Em seguida do Concílio de Latrão (1215), os judeus foram obrigados a trazer um sinal distintivo: uma roda na roupa na França, um tecido em forma das Tábuas da Lei na Inglaterra, ou um chapéu pontiagudo na Alemanha. Em 1275 e 1290, os judeus foram expulsos da Inglaterra. Na França, o mesmo decreto foi confirmado sob o reinado de Filipe, o Belo, em 1306.

Com o fim da Idade Média, a situação das comunidades judaicas era bem ruim. A tudo isso se acrescentava a miséria, as epidemias e a fome. Populações inteiras morriam e os judeus eram responsabilizados por isso. A especialização dos judeus no empréstimo com juros piorava ainda mais as diferenças com os cristãos.[2] Durante as Cruzadas de Midi, de Tourraine e de Berry chamadas "Pastorais" (1320-1321), os judeus permaneceram sendo os bodes expiatórios da vingança popular. Na Alsácia, entre 1336 e 1339, os camponeses chamados de "Judenschlager", "assassinos de judeus", fizeram reinar o terror. A Peste Negra de 1348-1349 não ajudou em nada a situação. Entre os séculos XIII e XV, os mesmos cenários se repetiram na sua trágica monotonia: expulsões, ameaças, massacres. Somente os judeus das comunidades do Sul da França (Comtat Venaissin, Avinhão), chamados de "os judeus do Papa", se beneficiaram de uma proteção e de um estatuto especiais.
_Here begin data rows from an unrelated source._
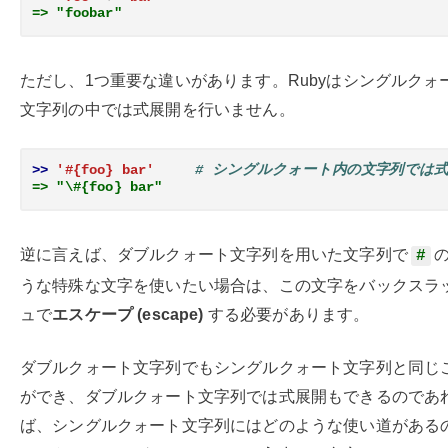
=> "foobar"
ただし、1つ重要な違いがあります。Rubyはシングルクォ
文字列の中では式展開を行いません。
>> 
'#{foo} bar'
# シングルクォート内の文字列では
=> "\#{foo} bar"
逆に言えば、ダブルクォート文字列を用いた文字列で
#
うな特殊な文字を使いたい場合は、この文字をバックスラ
ュで
エスケープ (escape)
する必要があります。
ダブルクォート文字列でもシングルクォート文字列と同じ
ができ、ダブルクォート文字列では式展開もできるのであ
ば、シングルクォート文字列にはどのような使い道がある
Em 1516, o quarteirão judaico de Veneza foi cercado por muros para marcar bem a separação da população cristã. Foi o nascimento do Gueto ("fundição" em italiano, por causa da proximidade desse local do quarteirão judaico), mesmo que um espaço próprio separado de fato já existisse desde o século XIII. Em 1555, a encíclica Cum nimis absurdum do Papa Paulo IV institucionalizou essa prática.[3] Foi preciso esperar o final do século XVI para constatar a evolução de outra mentalidade em relação às pessoas judias.


[1] Bacon, Josephine. Atlas ilustrado da Civilização Judaica. Portugal: Dinalivro, 2003, p. 73.
[2] Os judeus acabaram tendo o monopólio das transações financeiras, se tornando os banqueiros da Europa. Mas isto se revelou uma espada de dois gumes. Cf. Bacon, Josephine. Op. cit, p. 73.
[3] No Islamismo o quarteirão judaico já existia também, e se chamava a Mellah ou a Hara.